CJJ: Is being a poet a job? Is it sustainable in the sense of work?
SCB: This is a hard one. I think if you are a poet, there is nothing else you can do as well. To be a good poet, you cannot veer away from the path of poetry. It is not something to dabble in. But as far as making a living at it: there are a precious few who really can. Most of us supplement by teaching. But sustainability-wise, if you must write poems in order to live, then that already is part of the equation of your own preservation.
CJJ: What are your influences in literature? Strictly poets? Any novelists or dramatists and so on?
SCB: In poetry, I tend to go back to the dead greats: Emily Dickinson, Robert Frost, the Metaphysicals. There are a few (live) poets whose work I follow and always go to when there is a new book from them: Louise Gluck, Jorie Graham, C.D. Wright. Also W.S. Merwin, Mark Strand, Anne Carson. But I think much influences us in the world by surprise, and so all forms of literature and wordsmithing I look forward to.
CJJ: Desert island books? Do you have any? Do you think it’d be possible to choose, say five or so?
SCB: Today’s desert island books (this changes all the time): Cormac Mccarthy’s THE ROAD, Italo Calvino’s ITALIAN FAIRY TALES, a complete Shakespeare, the Collected Poems of Rainer Maria Rilke, and a copy of Roget’s Thesaurus.
CJJ: What habits are crucial to building a poetic craft? For instance, do you keep a notebook of any kind? Do you have a drafting process?
SBC: I think it complicated to analyze or even speak of one’s own process, but I do use both computer and notebook. Most of the time, in the current phase of my life (mother, domestic engineer, etc.), I cannot get to the desk to write for many many days. Sometimes the whole summer is gone, as I am also summer camp. So I take notes all the time, and however I can. But I also believe in reading out loud the many drafts-- but now it is only to myself, as those whom I did this with in the past have died or disappeared.
CJJ: What is your favorite time period in literature? Is it our own? The Italian Renaissance? Augustan Roman Period? Russian Futurists? What voice in time do you feel the strongest gravitational pull towards?
SBC: I don’t think I have read enough from any one period to land in any one place.

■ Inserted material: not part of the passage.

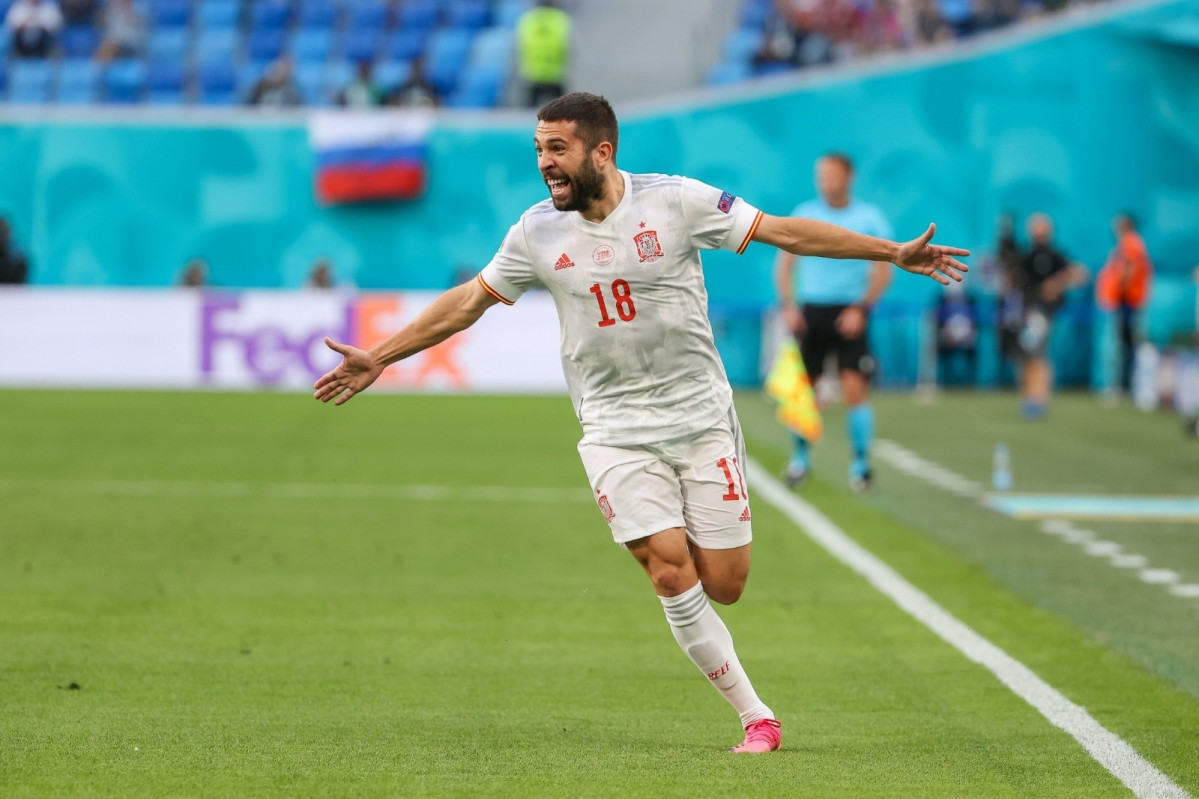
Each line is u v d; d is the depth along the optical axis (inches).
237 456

I have loved many books, and our current time is fairly burgeoning with them. In fact, I feel I need a curator to get me to the right ones, given how many are being published.
CJJ: Lastly, what is your favorite moment as poet? An award, for instance, or inauguration or particular publication? Maybe it was something in your inner world instead, a realization or feeling of successful growth...
SBC: My favorite moment as a poet? The one right after I have looked up from the page, convinced the poem is done. But this is also the same moment just before I re-read the poem to realize it is still undone! That is a wonderful in between world to live in-- albeit for just a little while-- with the in-door behind you and the out-door not yet apparent.